The woman recently was released from prison and drove drunk again, he said.

Committee Chairman Sen. Drew Perkins, R-Casper, said one man in his area was released from the penitentiary after serving 20 months for his fifth DUI. In three months, he got his sixth DUI. While the disposition for the sixth offense was pending, he got a seventh.

“There are some of these offenders who simply don’t want treatment; don’t want to change. They just need to be taken off the streets,” Krone told the committee. “This gives the authority to the district court to do that.”

Krone said there are incentive treatment programs at the women’s and men’s prisons in Wyoming, but a two-year sentence doesn’t provide enough time for offenders to take part, considering they often spend eight or nine months at county jails first.

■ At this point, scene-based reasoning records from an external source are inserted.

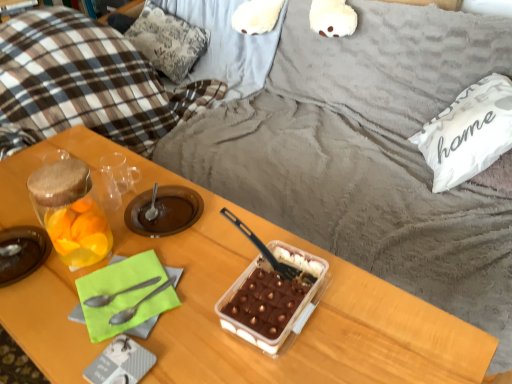
Locate an element on the screen. This screenshot has width=512, height=384. vacant space in front of translucent plastic tray at center, the 2th snack positioned from the left is located at coordinates 292,359.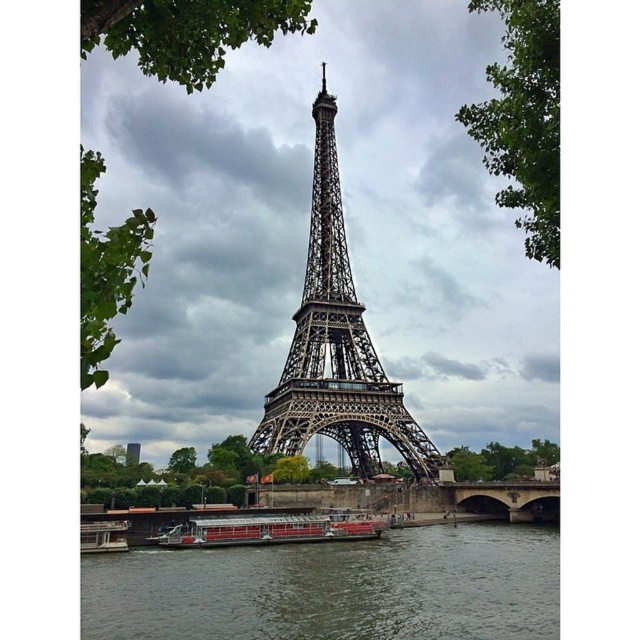
Question: Which point appears closest to the camera in this image?

Choices:
 (A) (362, 385)
 (B) (256, 285)
 (C) (256, 541)

Answer: (A)

Question: Is metallic eiffel tower at center wider than metallic red boat at lower left?

Choices:
 (A) yes
 (B) no

Answer: (A)

Question: Which point appears farthest from the camera in this image?

Choices:
 (A) (248, 516)
 (B) (424, 634)
 (C) (316, 308)
 (D) (104, 540)

Answer: (C)

Question: Can you confirm if metallic structure at center is positioned above red polished wood boat at lower center?

Choices:
 (A) no
 (B) yes

Answer: (B)

Question: Which of the following is the farthest from the observer?

Choices:
 (A) red polished wood boat at lower center
 (B) metallic eiffel tower at center
 (C) metallic structure at center

Answer: (A)

Question: Does red polished wood boat at lower center have a lesser width compared to metallic red boat at lower left?

Choices:
 (A) yes
 (B) no

Answer: (B)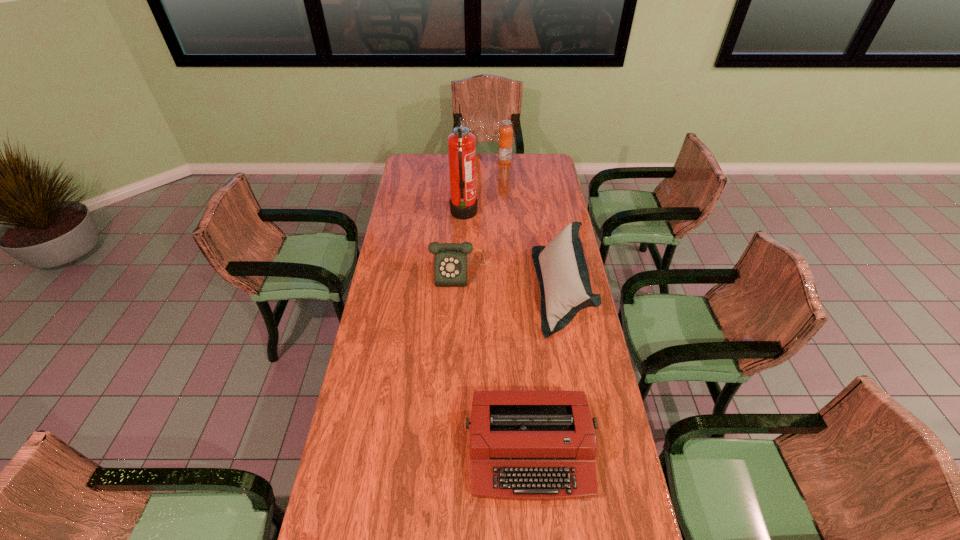
Find the location of a particular element. The image size is (960, 540). free space between the third tallest object and the typewriter is located at coordinates point(545,372).

The width and height of the screenshot is (960, 540). I want to click on empty location between the cushion and the fire extinguisher, so click(512, 253).

Locate an element on the screen. The width and height of the screenshot is (960, 540). free space between the farthest object and the nearest object is located at coordinates (517, 307).

Identify the location of unoccupied area between the telephone and the fruit juice. (484, 217).

Image resolution: width=960 pixels, height=540 pixels. What are the coordinates of `empty space between the telephone and the typewriter` in the screenshot? It's located at (496, 362).

Image resolution: width=960 pixels, height=540 pixels. I want to click on vacant space that's between the second tallest object and the cushion, so click(533, 226).

Where is `the closest object to the fourth shortest object`? the closest object to the fourth shortest object is located at coordinates (463, 203).

Find the location of a particular element. Image resolution: width=960 pixels, height=540 pixels. object that is the closest one to the nearest object is located at coordinates (561, 268).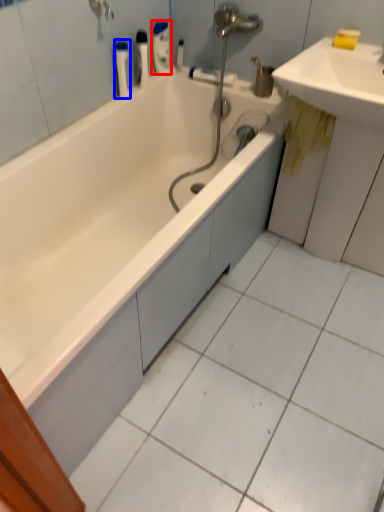
Question: Which object is closer to the camera taking this photo, toiletry (highlighted by a red box) or toiletry (highlighted by a blue box)?

Choices:
 (A) toiletry
 (B) toiletry

Answer: (B)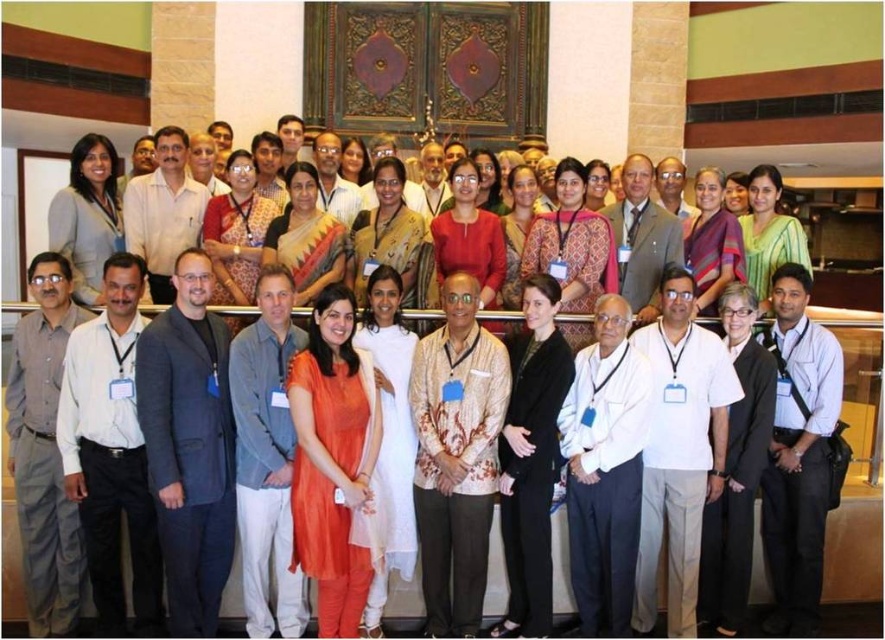
At what (x,y) coordinates should I click in order to perform the action: click on patterned beige shirt at center. Please return your answer as a coordinate pair (x, y). The height and width of the screenshot is (640, 885). Looking at the image, I should click on (456, 456).

Where is `patterned beige shirt at center`? This screenshot has width=885, height=640. patterned beige shirt at center is located at coordinates (456, 456).

This screenshot has height=640, width=885. I want to click on patterned beige shirt at center, so pyautogui.click(x=456, y=456).

Between white shirt at left and white cotton shirt at center, which one is positioned higher?

white shirt at left is above.

Locate an element on the screen. The width and height of the screenshot is (885, 640). white shirt at left is located at coordinates (112, 452).

Can you confirm if gray cotton shirt at left is wider than light brown textured shirt at center?

Correct, the width of gray cotton shirt at left exceeds that of light brown textured shirt at center.

Does point (70, 516) come farther from viewer compared to point (639, 154)?

No.

The image size is (885, 640). What do you see at coordinates (44, 451) in the screenshot?
I see `gray cotton shirt at left` at bounding box center [44, 451].

Identify the location of gray cotton shirt at left. (44, 451).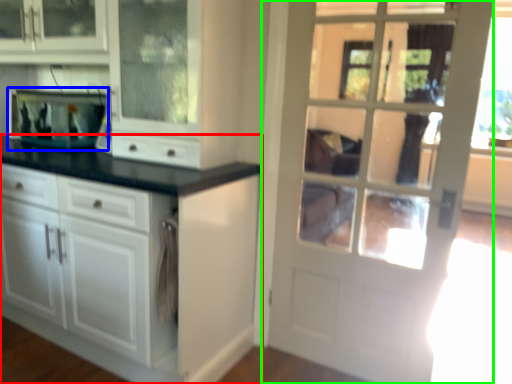
Question: Estimate the real-world distances between objects in this image. Which object is farther from cabinetry (highlighted by a red box), appliance (highlighted by a blue box) or door (highlighted by a green box)?

Choices:
 (A) appliance
 (B) door

Answer: (A)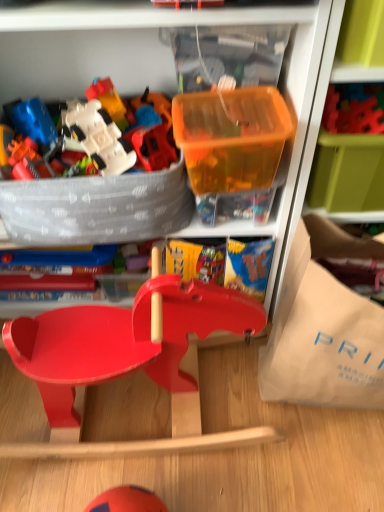
Question: Is translucent plastic container at upper right facing towards white plastic spaceship at upper left, the 1th toy from the left?

Choices:
 (A) yes
 (B) no

Answer: (B)

Question: Can you confirm if translucent plastic container at upper right is taller than white plastic spaceship at upper left, the 2th toy when ordered from top to bottom?

Choices:
 (A) no
 (B) yes

Answer: (B)

Question: From a real-world perspective, is translucent plastic container at upper right positioned over white plastic spaceship at upper left, acting as the 1th toy starting from the bottom, based on gravity?

Choices:
 (A) no
 (B) yes

Answer: (A)

Question: From the image's perspective, is translucent plastic container at upper right over white plastic spaceship at upper left, positioned as the 2th toy in right-to-left order?

Choices:
 (A) yes
 (B) no

Answer: (A)

Question: Can white plastic spaceship at upper left, acting as the 1th toy starting from the bottom, be found inside translucent plastic container at upper right?

Choices:
 (A) no
 (B) yes

Answer: (A)

Question: Are translucent plastic container at upper right and white plastic spaceship at upper left, positioned as the 2th toy in right-to-left order, located far from each other?

Choices:
 (A) yes
 (B) no

Answer: (B)

Question: From the image's perspective, is smooth plastic toy at center, the 2th toy when ordered from bottom to top, on top of smooth red wooden baby carriage at center?

Choices:
 (A) no
 (B) yes

Answer: (B)

Question: Considering the relative sizes of smooth plastic toy at center, which is the 1th toy from right to left, and smooth red wooden baby carriage at center in the image provided, is smooth plastic toy at center, which is the 1th toy from right to left, shorter than smooth red wooden baby carriage at center?

Choices:
 (A) yes
 (B) no

Answer: (A)

Question: Can you confirm if smooth plastic toy at center, the 2th toy viewed from the left, is thinner than smooth red wooden baby carriage at center?

Choices:
 (A) yes
 (B) no

Answer: (A)

Question: Is smooth plastic toy at center, the 2th toy when ordered from bottom to top, not close to smooth red wooden baby carriage at center?

Choices:
 (A) no
 (B) yes

Answer: (A)

Question: Is smooth plastic toy at center, the 2th toy viewed from the left, in contact with smooth red wooden baby carriage at center?

Choices:
 (A) yes
 (B) no

Answer: (B)

Question: From a real-world perspective, is smooth plastic toy at center, acting as the 1th toy starting from the top, located higher than smooth red wooden baby carriage at center?

Choices:
 (A) no
 (B) yes

Answer: (B)

Question: Is translucent plastic container at upper right aimed at translucent orange plastic container at upper center?

Choices:
 (A) no
 (B) yes

Answer: (A)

When someone chooses to drink and drive repeatedly, the costs to society and to individuals are too great to tolerate. House Bill 88, if passed by the Senate, would put them behind bars long enough, one would hope, to consider making the changes they need to live sober and more productive lives.

After four chances — all of which put the public in danger — it’s not likely they’re going to help themselves without some outside pressure. And, it’s highly likely that they drove impaired many more times without getting caught.

One would hope that, for some at least, the threat of spending seven years of their lives in jail would prompt them to seek help on their own before they face prison time.

We urge the Senate to pass House Bill 88 to make our highways safer and encourage repeat offenders to get the help they need.